Starbucks is reacting to the economy not tolerating $6 coffee and introducing "value meals" to compete with McDonald's McCoffee concept. They've been waffling a little, and it has not been announced what the price point or the components of this deal will be. On a side note, Long Island Jenni told an anecdote of someone she met who owns 17 McDonalds franchises in and around NYC. It seems he has not added the McCoffee concept to his stores because a) he feels that people don't go to McD's for coffee and b) it costs him $100g per store to install the elements necessary to sell the coffee.
The dining section of Wednesday's Times was pored over. An interesting article about the 'Biggest Loser' TV show tells how they show the contestants working out and going crazy but never eating -- in reality, they're are put on unsustainable and unhealthy crash diets to achieve to most dramatic effect for TV, but when the show is over, they are left to figure out food for themselves and most fail and gain weight -- this entertainment that banishes food serves to make food into pornography, as I noted in class about this article from Restaurant News. It seems the Heart Attack Grill in Arizona dresses up waitresses as 'sexy nurses', serves up 'quadruple bypass' 2lb burgers and fries cooked in lard, and if you finish that burger you are escorted out of the restaurant in a wheel chair. Oy. People say they want healthy and yet places like this thrive.
Finally, a few weeks ago we mentioned a toilet that was shot at a Carl's Jr in Utah. Well now it seems the restaurateurs are milking it for all it's worth and holding a funeral for said toilet. God bless America.
Then we got to ServSafe. ServSafe is a national exam on food safety and preparation given by the NRA (that's the National Restaurant Association, silly!) It's certification is generally recognized nationally, but it is up to local authorities to require it. In NYC, the city Department of Health wants dat money and requires it's own Food Safety Handler Certificate. NYC's guidelines are not that different than ServSafe, it's all politics. I already have the city certificate by doing a ridiculously easy program on line and a multiple choice test at a dirty city office.

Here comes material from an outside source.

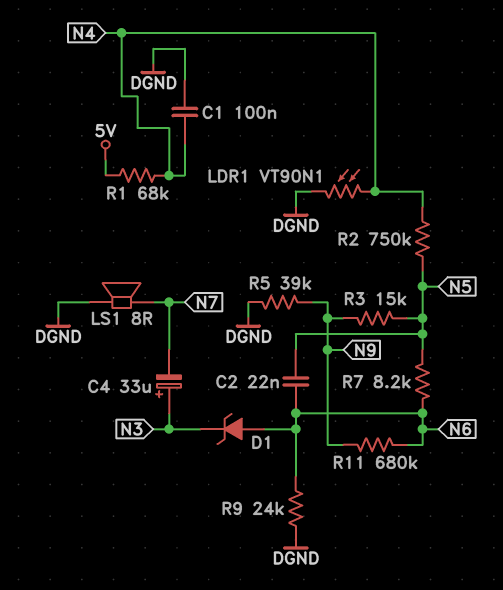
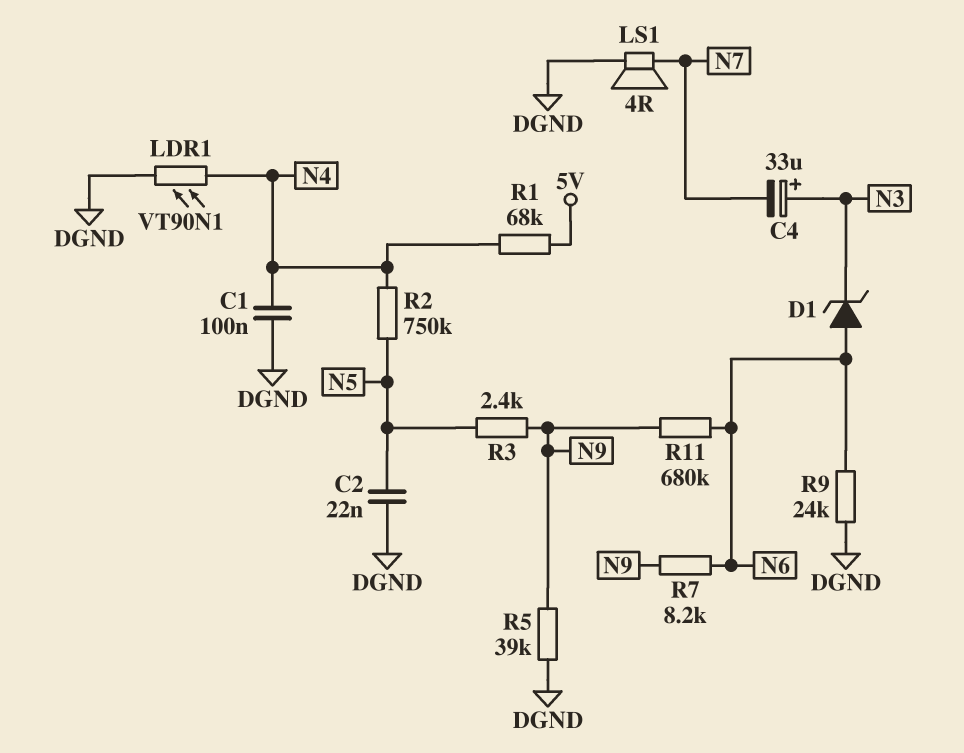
C2: 22nF (N5, N6) -> 22nF (DGND, N5)
LS1: speaker 8R (DGND, N7) -> speaker 4R (DGND, N7)
R3: 15k (N5, N9) -> 2.4k (N5, N9)
R7: 8.2k (N5, N6) -> 8.2k (N6, N9)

I won't go into detail about ServSafe on this blog. Today we watched an introductory video with some incredibly unconvincing acting about the basics - food can be adulterated by three groups
- Physical - glass, debris, wedding ring
- Chemical - cleaning fluid, soap, perfume
- Bacterial - fungi, viruses, organisms
Richard passed out a number of student business plans for the class to look at -- this will be our final project. We have our mission statements and concepts, and a few menu items to start, but the business plan is the packet that will be the main tool to pry the big bucks from investors. Some were very professional, but I took some pleasure in pulling out the crappiest ones. They literally looked like they were made by 4th graders, with a page of clippings of uniforms from a restaurant supply store, with the line, "We will have uniforms like these because uniforms are important in creating the image of a restaurant." Wow. This guy must of spent his youth growing up behind the counter of a KFC.
At the end of class, Richard ripped through some basic concepts of service marketing.Basically, the client tells you everything you need to know about your business, from what you sell, how you sell it, where you are, the color of your walls, the finishes on your plating, who you hire and fire, when you go to the bathroom, etc. Of course, they may lie (I want you to be a 100% vegan organic raw burger joint, but I ain't gonna tell you about how I'm lovin' McD's on the sly) or don't want to talk to you. Simply, the client determines product and services, and it is up to your communications to both interpret and reflect that back in a profitable way.
Richard sketched out a brief history of marketing in 4 phases.
- Originally, it was all 'pull'. Business was product centered. We do this, and if you don't like this, well, go somewhere else, we're not for you.
- As competition increased in a more communications-heavy world, a 'push' strategy emerged. "Hello! We got this here! Come in!" The illegal vendors selling yo-yos in the subway is pure push strategy.
- Third, the push was taken to the extreme with the 'promotional' strategy, which looks to influence the behavior of the client. "Don't think you need our thing? Well, we have a 2 for 1 sale for our thing!" My dad was old school, and fell for coupons for shit he didn't need at a heartbeat.
- Finally, the 'marketing' strategy -- determining the needs and wants of the client, and meeting them. The umbrella dudes who pop up out of the concrete the second it starts raining and mysteriously disappear when it stops is purely driving by marketing strategy. "We're a whore for your money! I don't care what I do, tell me what to do!"